* _INSTRUCTIONS FOR THE TASK_: Copy each line below in which the string "linejoin" appears.

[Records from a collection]
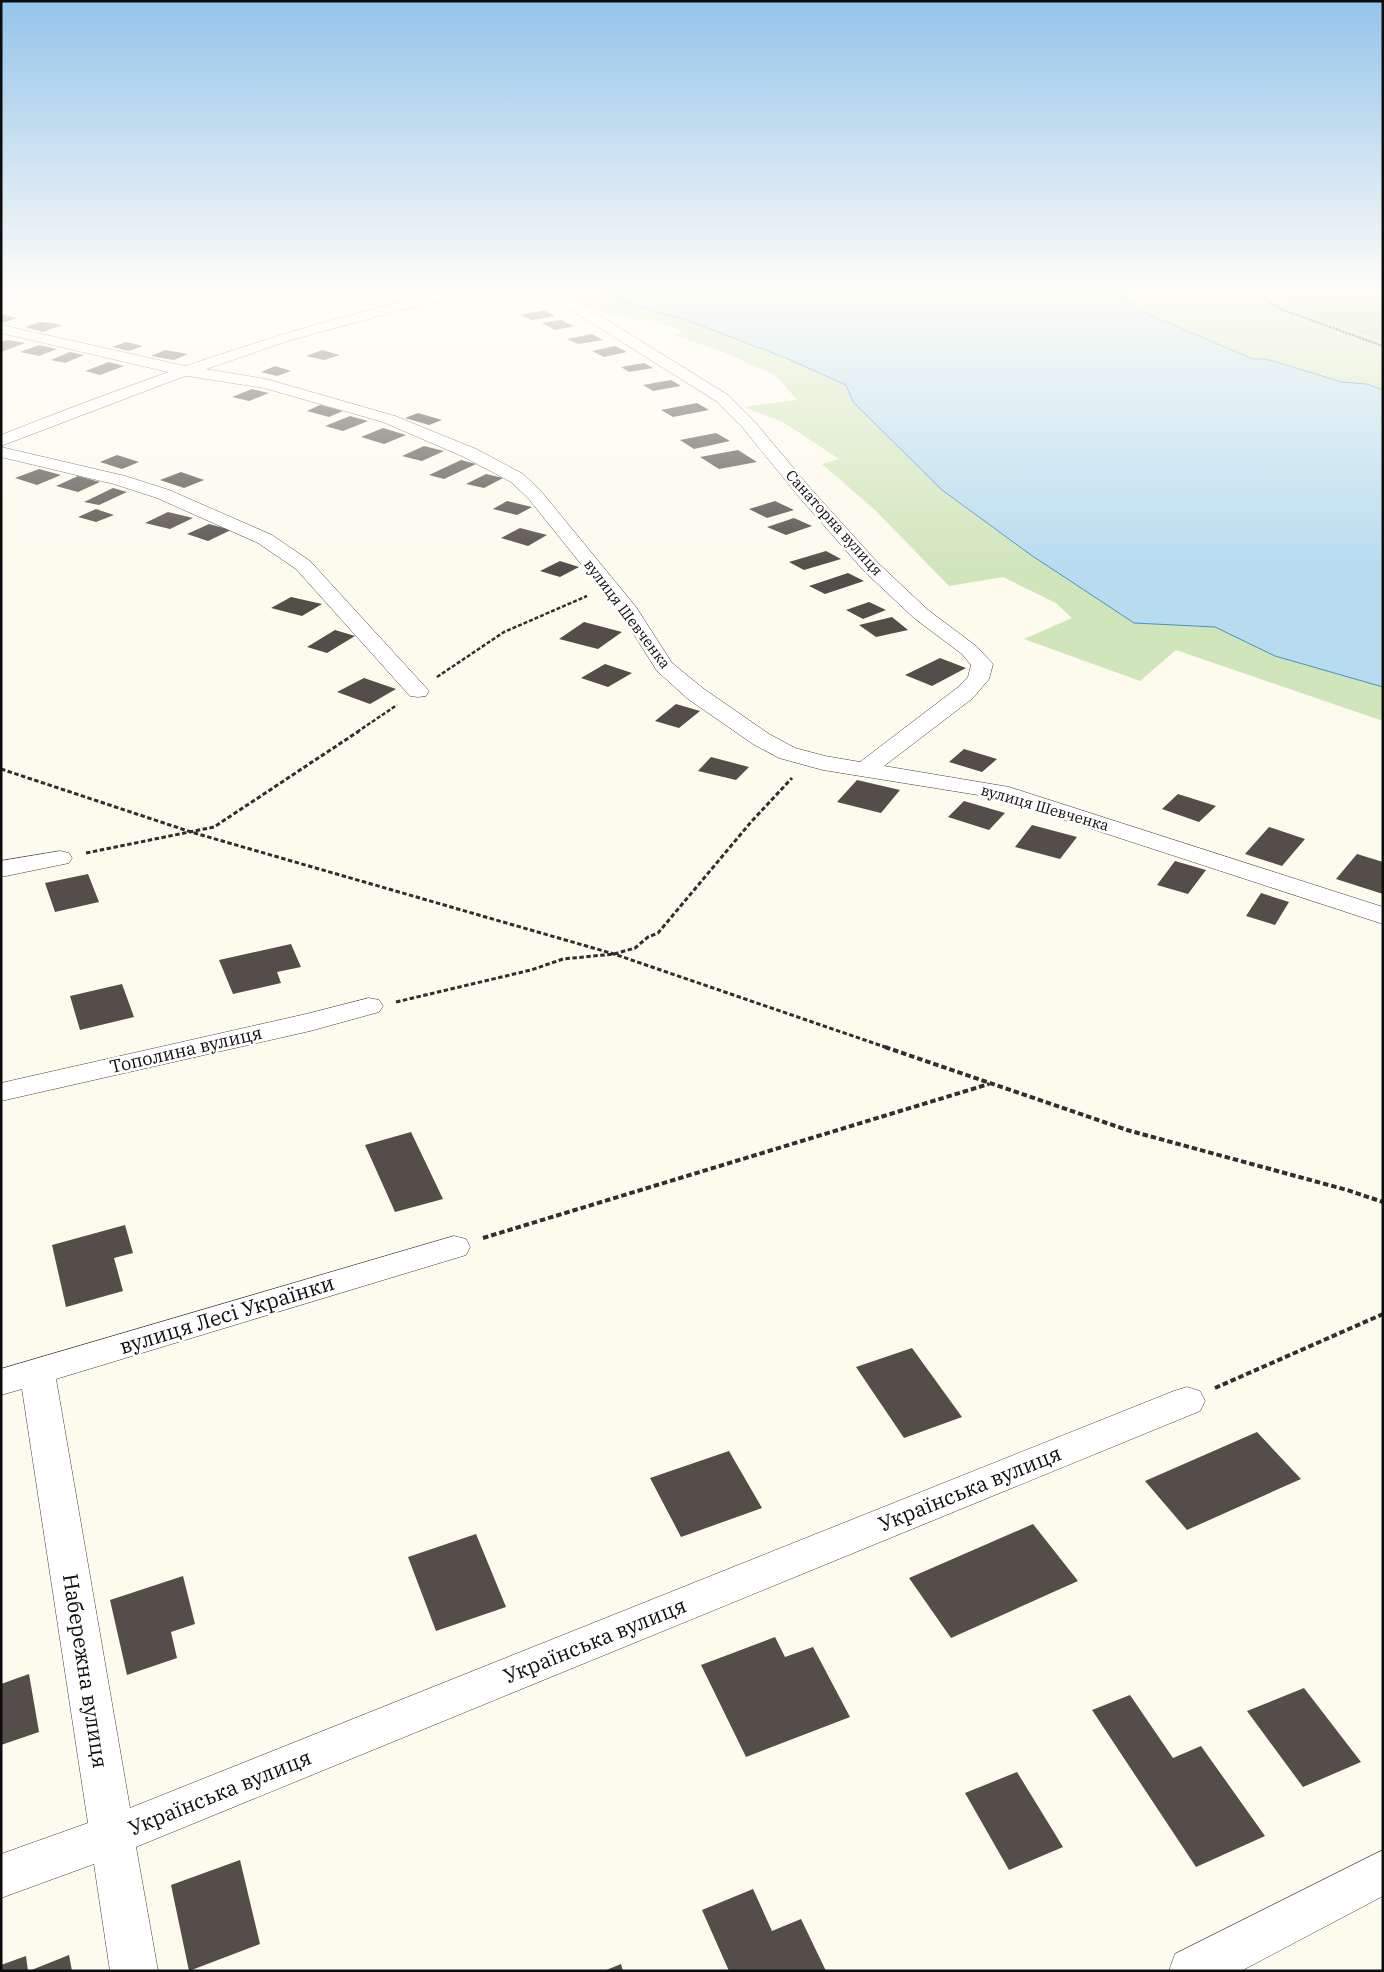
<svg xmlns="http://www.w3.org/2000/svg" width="1384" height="1972" viewBox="0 0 1384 1972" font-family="'IBM Plex Serif',serif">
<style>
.green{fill:#d1e5bb}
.forest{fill:#b6d49c}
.water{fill:#b7dcf0;stroke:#4591c1}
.building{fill:#544e4a}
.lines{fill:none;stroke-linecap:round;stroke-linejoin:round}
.minor-casing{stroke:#404040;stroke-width:1}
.tertiary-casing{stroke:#404040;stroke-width:1}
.path-far3{stroke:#2f2f2f;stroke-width:2;stroke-dasharray:2.5 1;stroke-linecap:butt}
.path-far2{stroke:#2f2f2f;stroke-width:2.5;stroke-dasharray:4 2;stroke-linecap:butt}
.path-far1{stroke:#2f2f2f;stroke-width:3;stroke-dasharray:4.5 2.5;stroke-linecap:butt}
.path{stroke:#2f2f2f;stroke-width:4;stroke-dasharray:5.5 3;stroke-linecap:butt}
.minor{fill:#fff;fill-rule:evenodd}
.tertiary{fill:#fff;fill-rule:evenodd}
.labels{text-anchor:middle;stroke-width:5;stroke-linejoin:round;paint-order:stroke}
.far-street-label{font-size:15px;fill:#0d0d0d;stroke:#fff}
.street-label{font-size:18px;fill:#0d0d0d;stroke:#fff}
.near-street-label{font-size:21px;fill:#0d0d0d;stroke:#fff}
</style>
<rect width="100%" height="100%" fill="#fdfaee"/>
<path class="green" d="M561 292H601L608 298 686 320 786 358 846 385 853 402 942 490 1031 555 1133 623 1215 627 1275 656 1383 687V721L1176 650 1140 681 1024 639 1072 618 1056 603 1003 577 949 586 875 510 822 464 839 459 783 422 744 407 797 400 775 375 723 352 674 335 683 331 650 320 618 317 591 308Z
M1125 292H1277L1280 300 1293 310 1383 341V390L1367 384 1342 382 1266 359H1253L1152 316 1122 298Z"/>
<path class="forest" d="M1277 292H1383V341L1293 310 1280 300Z"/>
<path class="water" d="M601 292H1125L1122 298 1152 316 1253 359H1266L1342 382 1367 384 1383 390V687L1275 656 1215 627 1134 623 1031 555 942 490 853 402 846 385 786 358 686 320 607 298Z"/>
<path class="building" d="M544 310 555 316 532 320 521 315Z
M1 314 17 318 2 323Z
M561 320 574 326 555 330 542 323Z
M40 322 51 323 62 325 43 332 25 327Z
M592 334 603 340 578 344 567 339Z
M8 340 25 343 1 352V342Z
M126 342 143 346 129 351 112 347Z
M39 345 57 349 39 356 20 352Z
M615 346 627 352 604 357 592 351Z
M165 350 188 354 174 360 151 356Z
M322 350 340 355 324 360 306 356Z
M70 352 84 355 65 363 51 360Z
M109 362 124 366 100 375 85 371Z
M644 363 653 368 629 372 621 367Z
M275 366 291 371 277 376 261 372Z
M671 380 681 386 653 391 643 385Z
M252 389 269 393 249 401 232 397Z
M697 403 709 410 673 417 661 410Z
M320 405 343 411 329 417 307 411Z
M418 413 442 420 429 425 405 418Z
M350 416 368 421 343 431 325 426Z
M383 428 406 435 384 444 361 437Z
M716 433 730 441 694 449 680 440Z
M424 446 444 451 422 461 402 456Z
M738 450 757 462 719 469 700 457Z
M117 455 139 462 122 469 100 462Z
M461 460 476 464 444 479 429 475Z
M39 469 61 475 37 485 15 478Z
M181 472 204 480 184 488 160 480Z
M486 474 503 478 484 488 466 484Z
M78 476 100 482 78 492 56 486Z
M113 488 127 492 99 505 84 502Z
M507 501 532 507 517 515 493 509Z
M775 501 794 510 767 518 749 509Z
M96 509 114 515 96 522 78 517Z
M168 512 193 518 170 529 145 523Z
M794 518 812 526 786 535 767 527Z
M209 524 231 530 208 541 187 534Z
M520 528 547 535 528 546 501 538Z
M826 551 841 559 804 570 789 562Z
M560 561 579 567 560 577 540 571Z
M848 573 864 581 825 594 809 586Z
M291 597 322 604 302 616 271 608Z
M869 602 886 610 863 619 846 610Z
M892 617 908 630 876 637 859 625Z
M584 622 622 632 598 649 559 639Z
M335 630 355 636 327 653 307 647Z
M940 658 966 668 932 686 905 675Z
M605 664 632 673 608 687 581 678Z
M364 678 396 689 370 704 337 692Z
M676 704 700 711 679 728 655 721Z
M964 749 997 759 982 772 949 762Z
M711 757 749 767 736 780 698 771Z
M857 780 900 790 881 813 837 802Z
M1178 794 1216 806 1199 822 1162 809Z
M964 801 1005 813 989 830 948 817Z
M1032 825 1077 837 1060 859 1015 847Z
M1269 827 1305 839 1282 866 1245 854Z
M1357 854 1383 862V894L1336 879Z
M1175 861 1206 870 1188 894 1157 885Z
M88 874 99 902 55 912 45 883Z
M1261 893 1289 902 1275 925 1246 916Z
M291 944 301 967 277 972 281 983 233 994 219 960Z
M122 984 134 1017 80 1030 70 996Z
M411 1132 443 1199 395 1212 365 1145Z
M125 1225 133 1253 114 1258 123 1291 66 1307 52 1245Z
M912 1348 962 1417 904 1438 856 1367Z
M1257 1432 1301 1479 1187 1530 1145 1481Z
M729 1451 762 1508 681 1537 650 1478Z
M1033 1524 1078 1581 951 1638 909 1578Z
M476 1534 506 1607 436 1631 408 1557Z
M183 1576 195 1624 171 1632 177 1658 127 1675 110 1600Z
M775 1637 785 1657 813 1647 850 1717 746 1757 701 1665Z
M29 1674 39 1732 1 1745V1684Z
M1304 1688 1361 1762 1303 1787 1247 1711Z
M1130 1695 1173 1758 1201 1746 1265 1836 1196 1867 1092 1710Z
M1017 1772 1063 1847 1009 1870 965 1793Z
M240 1860 260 1944 189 1971 171 1885Z
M753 1889 772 1931 801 1919 826 1971H729L702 1910Z
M69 1955 72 1971H29Z
M26 1956 28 1971H1V1965Z
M621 1964 623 1971H604Z"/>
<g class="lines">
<g class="minor-casing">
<path id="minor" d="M550 292H565L573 299 728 395 755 422 811 489 878 563 928 610 976 646 993 664 989 679 973 698 884 766 1009 787 1383 907V924L997 798 823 770 779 758 753 744 688 699 657 671 621 614 528 498 511 482 464 457 383 422 264 388 181 375 1 333V325L181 365 266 379 395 416 476 449 523 474 540 490 636 607 672 663 704 689 769 734 795 748 825 756 860 762 957 688 968 677 971 665 962 654 914 618 864 571 799 497 743 428 716 401 563 305Z
M1 447 125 476 169 490 272 535 310 561 429 691 426 696 418 697 410 696 296 569 258 543 157 498 114 484 1 457Z
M60 851 69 853 72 858 69 863 1 877V861Z
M369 998 379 1000 383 1006 379 1012 310 1031 1 1101V1083L306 1014Z
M454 1236 466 1239 470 1247 466 1255 56 1379 130 1808 1174 1391 1187 1387 1200 1391 1205 1401 1200 1411 136 1847 158 1971H110L94 1864 1 1898V1854L88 1823 22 1389 1 1395V1369Z
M1383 1850V1896L1241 1971H1169L1175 1954Z"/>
</g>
<g class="tertiary-casing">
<path id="tertiary" d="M445 292H470L468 295 405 309 291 340 177 379 1 446V435C146 378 292 325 445 292Z"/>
</g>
<path class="path-far3" d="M1263 292 1266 300 1283 310 1383 346"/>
<path class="path-far2" d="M437 677 504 632 587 596
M357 732 397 705"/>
<path class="path-far1" d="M1 769 191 832 614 954 888 1048
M86 853 214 827 359 731
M396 1002 531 970 563 959 614 954 635 948 648 937 658 933 751 822 792 778"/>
<path class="path" d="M885 1047 1127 1130 1347 1190 1383 1202
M483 1238 989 1084
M1215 1388 1383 1314"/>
<use href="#minor" class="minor"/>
<use href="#tertiary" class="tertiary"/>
</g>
<linearGradient id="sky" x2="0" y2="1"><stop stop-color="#94c4eb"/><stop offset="0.51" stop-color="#fefdf7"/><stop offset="1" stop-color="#fefdf7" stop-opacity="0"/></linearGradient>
<rect width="1384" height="568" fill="url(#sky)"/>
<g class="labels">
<g class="far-street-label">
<text transform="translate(834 523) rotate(48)" y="5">Санаторна вулиця</text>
<text transform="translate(627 614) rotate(53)" y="5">вулиця Шевченка</text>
<text transform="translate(1045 808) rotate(16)" y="5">вулиця Шевченка</text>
</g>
<g class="street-label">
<text transform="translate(186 1050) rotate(-13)" y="6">Тополина вулиця</text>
</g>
<g class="near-street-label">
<text transform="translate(227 1315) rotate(-17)" y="7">вулиця Лесі Українки</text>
<text transform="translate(970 1489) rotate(-22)" y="7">Українська вулиця</text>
<text transform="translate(595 1641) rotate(-22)" y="7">Українська вулиця</text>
<text transform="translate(85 1671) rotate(81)" y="7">Набережна вулиця</text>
<text transform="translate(220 1793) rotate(-22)" y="7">Українська вулиця</text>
</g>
</g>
<rect width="1384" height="1972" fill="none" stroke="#0d0d0d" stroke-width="5"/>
</svg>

* _TASK RESPONSE_:
.lines{fill:none;stroke-linecap:round;stroke-linejoin:round}
.labels{text-anchor:middle;stroke-width:5;stroke-linejoin:round;paint-order:stroke}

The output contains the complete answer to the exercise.